Ringfort (Cashel), Bullaun, Co. Galway
Co. Galway |
Ringforts
On the western slope of a low hill near Bullaun in County Galway, there is a circular enclosure that takes some effort to read as what it once was.
Roughly 72 metres across, it belongs to the category of cashel, a type of ringfort defined by a stone wall rather than an earthen bank, though very little of that wall survives in any meaningful form. What remains is a wide, grass-covered spread of rubble with foundation stones surfacing here and there, the whole outline just legible enough to suggest the scale of the original structure without communicating much of its former character.
Ringforts, whether built from earth or stone, were the dominant form of rural settlement in early medieval Ireland, typically enclosing a farmstead and its associated buildings.
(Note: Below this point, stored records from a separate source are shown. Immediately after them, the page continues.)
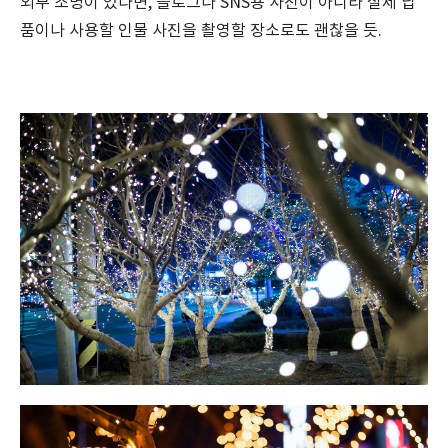
외부 조명이 있다면, 블로그나 SNS용 사진이 아니라 실제 납
품이나 사용할 인물 사진을 촬영할 장소로도 괜찮을 듯.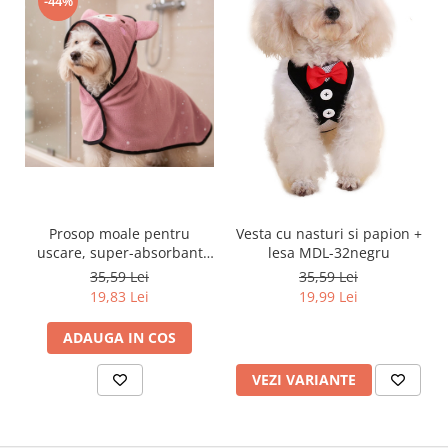
-44%
Prosop moale pentru
Vesta cu nasturi si papion +
uscare, super-absorbant
lesa MDL-32negru
MDL-2421roz
35,59 Lei
35,59 Lei
19,83 Lei
19,99 Lei
ADAUGA IN COS
VEZI VARIANTE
A cashel specifically used dry-stone walling, and examples range from modest farmsteads to more elaborate enclosures with internal divisions. This one appears to have had several internal dividing walls or banks, though these are heavily denuded now. The site has been further complicated by a modern field wall, which cuts across it from the east through the south to the west, and by the passage of machinery, which has disturbed the interior considerably. Two wide gaps on the north-west and south-west sides add to the sense of a structure that has been gradually absorbed into the working landscape around it, its boundaries dissolving into the ordinary topography of a Galway hillside.